More than one in 10 workers will try to trick artificial intelligence (AI) systems used to measure employee behaviour and productivity, according to analyst Gartner.
While demand for remote employee monitoring systems has increased significantly during the lockdown, the use of such technology raises questions over privacy, ethics and whether such systems are actually needed.
“Many businesses are making a permanent shift to full- or part-time remote work, which can be both costly and require cultural changes,” said Whit Andrews, distinguished research vice-president at Gartner. “For management cultures that are accustomed to relying on direct observation of employee behaviour, remote work strengthens the mandate to digitally monitor worker activity, in some cases via AI.
“Just as we’ve seen with every technology aimed at restricting its users, workers will quickly discover the gaps in AI-based surveillance strategies. They may do so for a variety of reasons, such as in the interest of lower workloads, better pay or simply spite.

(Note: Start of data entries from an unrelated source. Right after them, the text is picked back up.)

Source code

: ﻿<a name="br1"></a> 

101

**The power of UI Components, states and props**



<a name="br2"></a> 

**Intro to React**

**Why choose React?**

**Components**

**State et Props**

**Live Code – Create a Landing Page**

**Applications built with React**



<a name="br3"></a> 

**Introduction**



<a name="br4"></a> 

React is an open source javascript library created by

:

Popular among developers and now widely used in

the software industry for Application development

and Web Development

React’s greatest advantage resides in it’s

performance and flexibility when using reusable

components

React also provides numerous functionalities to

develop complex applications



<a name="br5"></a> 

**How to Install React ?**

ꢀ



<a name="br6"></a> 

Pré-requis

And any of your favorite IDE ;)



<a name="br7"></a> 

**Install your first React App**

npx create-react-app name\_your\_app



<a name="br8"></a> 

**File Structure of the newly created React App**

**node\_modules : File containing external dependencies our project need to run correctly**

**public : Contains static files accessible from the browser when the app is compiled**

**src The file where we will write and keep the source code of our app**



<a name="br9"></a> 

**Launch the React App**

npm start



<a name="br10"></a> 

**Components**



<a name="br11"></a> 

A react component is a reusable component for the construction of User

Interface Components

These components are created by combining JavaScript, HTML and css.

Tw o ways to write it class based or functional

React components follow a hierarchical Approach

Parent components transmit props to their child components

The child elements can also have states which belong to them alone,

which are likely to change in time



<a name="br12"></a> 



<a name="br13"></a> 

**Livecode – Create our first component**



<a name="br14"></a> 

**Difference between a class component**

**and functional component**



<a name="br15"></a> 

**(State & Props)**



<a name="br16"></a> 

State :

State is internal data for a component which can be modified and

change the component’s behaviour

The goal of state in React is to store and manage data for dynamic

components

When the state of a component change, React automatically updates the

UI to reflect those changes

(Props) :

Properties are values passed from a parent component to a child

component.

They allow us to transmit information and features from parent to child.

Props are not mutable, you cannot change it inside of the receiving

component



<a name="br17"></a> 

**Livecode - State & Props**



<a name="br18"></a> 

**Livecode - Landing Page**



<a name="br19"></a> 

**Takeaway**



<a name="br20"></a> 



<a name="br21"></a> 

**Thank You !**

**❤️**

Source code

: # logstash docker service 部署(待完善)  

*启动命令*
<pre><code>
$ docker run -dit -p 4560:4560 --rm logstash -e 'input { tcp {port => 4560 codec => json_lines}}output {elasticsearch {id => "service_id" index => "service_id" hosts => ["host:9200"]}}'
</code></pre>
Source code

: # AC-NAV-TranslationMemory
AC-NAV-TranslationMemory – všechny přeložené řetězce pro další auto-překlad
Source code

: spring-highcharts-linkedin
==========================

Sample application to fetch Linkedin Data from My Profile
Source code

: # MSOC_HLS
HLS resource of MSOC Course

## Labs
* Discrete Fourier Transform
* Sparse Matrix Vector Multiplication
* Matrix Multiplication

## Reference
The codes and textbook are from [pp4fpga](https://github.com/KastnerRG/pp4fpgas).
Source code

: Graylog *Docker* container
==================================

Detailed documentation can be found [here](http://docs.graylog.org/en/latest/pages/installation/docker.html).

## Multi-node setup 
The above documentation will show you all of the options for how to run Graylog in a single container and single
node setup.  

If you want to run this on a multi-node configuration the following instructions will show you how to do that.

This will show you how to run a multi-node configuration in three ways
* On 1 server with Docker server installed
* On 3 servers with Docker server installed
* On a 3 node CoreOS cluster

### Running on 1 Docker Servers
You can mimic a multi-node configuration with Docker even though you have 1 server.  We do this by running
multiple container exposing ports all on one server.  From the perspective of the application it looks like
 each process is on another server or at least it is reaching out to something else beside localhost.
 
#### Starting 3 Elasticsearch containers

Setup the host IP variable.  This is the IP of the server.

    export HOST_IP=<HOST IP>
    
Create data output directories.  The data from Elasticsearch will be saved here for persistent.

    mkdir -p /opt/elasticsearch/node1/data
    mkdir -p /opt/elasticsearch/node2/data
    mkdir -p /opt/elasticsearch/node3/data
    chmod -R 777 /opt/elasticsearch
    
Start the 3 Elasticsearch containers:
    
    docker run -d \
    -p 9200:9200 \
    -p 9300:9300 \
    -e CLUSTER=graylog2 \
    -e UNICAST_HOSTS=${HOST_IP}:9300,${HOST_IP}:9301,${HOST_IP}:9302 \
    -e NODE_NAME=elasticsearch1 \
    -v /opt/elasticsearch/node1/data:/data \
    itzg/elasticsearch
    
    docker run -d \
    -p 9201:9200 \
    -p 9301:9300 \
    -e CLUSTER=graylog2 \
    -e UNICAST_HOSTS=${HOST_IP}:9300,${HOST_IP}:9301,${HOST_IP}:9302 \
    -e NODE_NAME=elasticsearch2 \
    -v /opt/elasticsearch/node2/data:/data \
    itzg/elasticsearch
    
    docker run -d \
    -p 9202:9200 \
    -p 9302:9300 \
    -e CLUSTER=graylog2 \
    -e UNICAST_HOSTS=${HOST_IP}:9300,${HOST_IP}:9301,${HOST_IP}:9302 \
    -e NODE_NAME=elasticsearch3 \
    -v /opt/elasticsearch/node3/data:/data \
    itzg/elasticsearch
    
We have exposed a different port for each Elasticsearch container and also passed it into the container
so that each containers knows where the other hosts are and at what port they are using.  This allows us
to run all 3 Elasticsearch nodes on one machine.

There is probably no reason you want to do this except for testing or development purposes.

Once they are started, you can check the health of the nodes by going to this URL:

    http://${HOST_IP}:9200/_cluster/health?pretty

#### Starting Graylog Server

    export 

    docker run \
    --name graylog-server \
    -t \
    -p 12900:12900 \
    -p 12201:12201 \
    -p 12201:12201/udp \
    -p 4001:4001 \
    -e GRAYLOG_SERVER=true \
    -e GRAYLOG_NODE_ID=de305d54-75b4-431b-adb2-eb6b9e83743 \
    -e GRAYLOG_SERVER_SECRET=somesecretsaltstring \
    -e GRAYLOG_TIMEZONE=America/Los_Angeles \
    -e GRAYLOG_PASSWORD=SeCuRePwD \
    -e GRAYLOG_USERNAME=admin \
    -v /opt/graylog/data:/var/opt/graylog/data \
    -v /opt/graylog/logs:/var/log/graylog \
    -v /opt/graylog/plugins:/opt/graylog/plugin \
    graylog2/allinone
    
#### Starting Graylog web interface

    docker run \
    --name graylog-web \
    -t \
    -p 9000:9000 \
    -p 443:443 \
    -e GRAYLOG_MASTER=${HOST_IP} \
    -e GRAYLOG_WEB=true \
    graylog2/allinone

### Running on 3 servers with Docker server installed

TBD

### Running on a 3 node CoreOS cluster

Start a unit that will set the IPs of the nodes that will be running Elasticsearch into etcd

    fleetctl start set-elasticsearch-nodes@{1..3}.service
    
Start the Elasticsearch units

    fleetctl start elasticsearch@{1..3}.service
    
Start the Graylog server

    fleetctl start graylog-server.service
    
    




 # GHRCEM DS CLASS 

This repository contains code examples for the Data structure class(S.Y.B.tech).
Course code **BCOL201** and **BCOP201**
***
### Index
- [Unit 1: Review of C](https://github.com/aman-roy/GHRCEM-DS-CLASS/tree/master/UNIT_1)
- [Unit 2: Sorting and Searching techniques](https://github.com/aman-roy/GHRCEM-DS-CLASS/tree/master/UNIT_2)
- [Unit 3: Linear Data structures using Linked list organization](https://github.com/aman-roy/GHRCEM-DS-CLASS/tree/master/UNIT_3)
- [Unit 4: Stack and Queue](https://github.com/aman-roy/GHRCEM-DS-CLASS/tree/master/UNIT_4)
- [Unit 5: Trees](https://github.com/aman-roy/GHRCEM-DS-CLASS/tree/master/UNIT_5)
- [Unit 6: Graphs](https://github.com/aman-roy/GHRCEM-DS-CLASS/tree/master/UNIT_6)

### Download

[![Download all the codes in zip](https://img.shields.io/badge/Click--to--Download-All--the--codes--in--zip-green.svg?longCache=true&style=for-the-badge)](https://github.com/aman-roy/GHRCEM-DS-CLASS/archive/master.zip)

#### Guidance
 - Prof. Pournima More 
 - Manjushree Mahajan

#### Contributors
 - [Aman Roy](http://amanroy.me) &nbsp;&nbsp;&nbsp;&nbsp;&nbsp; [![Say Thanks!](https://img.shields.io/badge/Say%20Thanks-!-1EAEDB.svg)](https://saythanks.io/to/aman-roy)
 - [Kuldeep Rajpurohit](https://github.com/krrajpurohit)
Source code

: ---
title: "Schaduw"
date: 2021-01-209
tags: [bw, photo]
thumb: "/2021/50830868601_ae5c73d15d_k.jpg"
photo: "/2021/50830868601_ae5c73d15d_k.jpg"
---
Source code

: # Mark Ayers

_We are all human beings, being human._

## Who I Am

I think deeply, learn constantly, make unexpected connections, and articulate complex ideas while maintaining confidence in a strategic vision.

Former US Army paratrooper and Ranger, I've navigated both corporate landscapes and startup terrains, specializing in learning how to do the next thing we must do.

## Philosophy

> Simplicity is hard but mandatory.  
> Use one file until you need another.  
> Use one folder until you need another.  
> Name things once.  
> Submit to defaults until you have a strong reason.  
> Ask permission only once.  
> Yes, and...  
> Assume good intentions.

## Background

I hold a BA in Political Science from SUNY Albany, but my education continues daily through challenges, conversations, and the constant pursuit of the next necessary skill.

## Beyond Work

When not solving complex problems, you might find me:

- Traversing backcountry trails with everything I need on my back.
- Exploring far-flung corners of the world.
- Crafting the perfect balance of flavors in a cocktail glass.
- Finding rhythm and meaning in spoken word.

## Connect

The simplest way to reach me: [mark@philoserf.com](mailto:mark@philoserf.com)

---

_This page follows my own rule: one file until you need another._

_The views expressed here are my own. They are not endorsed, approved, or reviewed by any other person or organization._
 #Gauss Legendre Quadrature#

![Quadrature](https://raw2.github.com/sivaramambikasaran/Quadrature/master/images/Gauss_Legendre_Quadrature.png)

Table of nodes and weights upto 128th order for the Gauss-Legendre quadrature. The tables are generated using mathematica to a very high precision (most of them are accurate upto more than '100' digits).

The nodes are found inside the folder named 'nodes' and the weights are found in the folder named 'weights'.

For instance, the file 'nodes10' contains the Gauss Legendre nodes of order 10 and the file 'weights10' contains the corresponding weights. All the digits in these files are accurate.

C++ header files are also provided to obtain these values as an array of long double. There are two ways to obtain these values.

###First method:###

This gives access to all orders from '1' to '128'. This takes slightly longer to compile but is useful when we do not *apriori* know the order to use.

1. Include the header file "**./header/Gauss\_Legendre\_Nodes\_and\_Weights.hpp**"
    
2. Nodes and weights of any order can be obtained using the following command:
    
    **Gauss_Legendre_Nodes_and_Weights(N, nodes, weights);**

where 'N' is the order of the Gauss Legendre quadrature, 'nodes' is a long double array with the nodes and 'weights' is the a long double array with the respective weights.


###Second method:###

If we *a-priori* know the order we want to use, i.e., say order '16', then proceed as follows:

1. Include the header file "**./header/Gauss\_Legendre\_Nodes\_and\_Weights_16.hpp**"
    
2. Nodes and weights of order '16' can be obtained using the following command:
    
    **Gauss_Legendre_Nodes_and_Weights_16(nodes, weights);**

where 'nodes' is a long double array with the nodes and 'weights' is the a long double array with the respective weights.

Some may even see tricking AI-based monitoring tools as more of a game to be won than disrespecting a metric that management has a right to know.”
According to Gartner, some organisations have deployed AI-enabled systems to analyse employee behaviour. Such tools work in a similar way to the approach e-commerce sites analyse the behaviour of shoppers. Most offer basic activity logging with alerts. Gartner said more sophisticated versions can attempt to detect positive actions or misbehaviour analysis.
Many employers use productivity monitoring systems despite a high percentage of workers finding such tools unappealing. Even before the pandemic, Gartner’s research showed that workers feared new technologies used to track and monitor work habits. As these tools become more prevalent, organisations will increasingly face workers who seek to evade and overwhelm them, said Gartner.
“IT leaders who are considering deploying AI-enabled productivity monitoring tools should take a close look at the data sources, user experience design and the initial use case intended for these tools before investing,” said Andrews. “Determine whether the purpose and scope of data collection supports employees doing their best work. For those that do decide to invest, ensure that the technology is being implemented ethically by testing it against a key set of human-centric design principles.”
Last August, the Information Commissioner’s Office (ICO) began an investigation into Barclays’ use of remote monitoring software from Sapience to check up on staff. Sapience said its workplace analytics technology aggregates thousands of data points – digital output from every corner of the enterprise, every 15 seconds – to provide what it describes as “an unprecedented level of operational visibility” around people, processes and technology.
Barclays ran a trial of the system, but later stopped using it after a backlash from staff. The ICO has been looking at the extent to which Barclays infringed the privacy of its employees.
While the Barclays case highlights the negative impact of such technology, according to Gartner, workers may seek out gaps where metrics do not capture activity, accountability is unclear, or the AI can be fooled by generating false or confusing data. For example, said Gartner, such activities have already been observed in digital-first organisations, such as ride-share drivers sometimes working for two different services simultaneously as a way of maximising personal earnings.